» Job 1:
In the passage on big data, write out the part starting with "Tripping on the" and going on through "of data storytelling.", substituting "firms" for "companies".
» Job 2:
According to the passage on big data, how long have statisticians spent working out the traps in trying to understand the world through data?

**** Passage to read ****

Not only are these datasets big, Harford explained, “but just as noteworthy is the fact that they are cheap to collect relative to their size, they are a messy collage of datapoints collected for disparate purposes and they can be updated in real time. As our communication, leisure and commerce have moved to the internet and the internet has moved into our phones, our cars and even our glasses, life can be recorded and quantified in a way that would have been hard to imagine just a decade ago.”

Tripping on the trap of correlation

“Found data underpin the new internet economy,” Harford explained, “as companies such as Google, Facebook and Amazon seek new ways to understand our lives through our data exhaust.” Harford shared his concerns, however, about putting too much faith in what we find in found data, including some of the points I covered in previous posts about big data hubris and the accuracy of data storytelling.

Harford also cautioned about theory-free, data-rich models that merely try to find statistical patterns in data, caring about correlation rather than causation, are inevitably fragile. “If you have no idea what is behind a correlation, you have no idea what might cause that correlation to break down. Statisticians have spent the past 200 years figuring out what traps lie in wait when we try to understand the world through data. The data are bigger, faster and cheaper these days – but we must not pretend that the traps have all been made safe. They have not.”

**** Available data ****

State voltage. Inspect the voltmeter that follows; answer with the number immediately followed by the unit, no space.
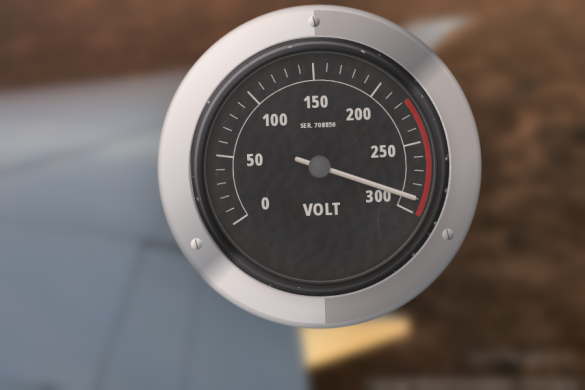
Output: 290V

****

» Written response 1:
Tripping on the trap of correlation

“Found data underpin the new internet economy,” Harford explained, “as firms such as Google, Facebook and Amazon seek new ways to understand our lives through our data exhaust.” Harford shared his concerns, however, about putting too much faith in what we find in found data, including some of the points I covered in previous posts about big data hubris and the accuracy of data storytelling.

» Written response 2:
The past 200 years.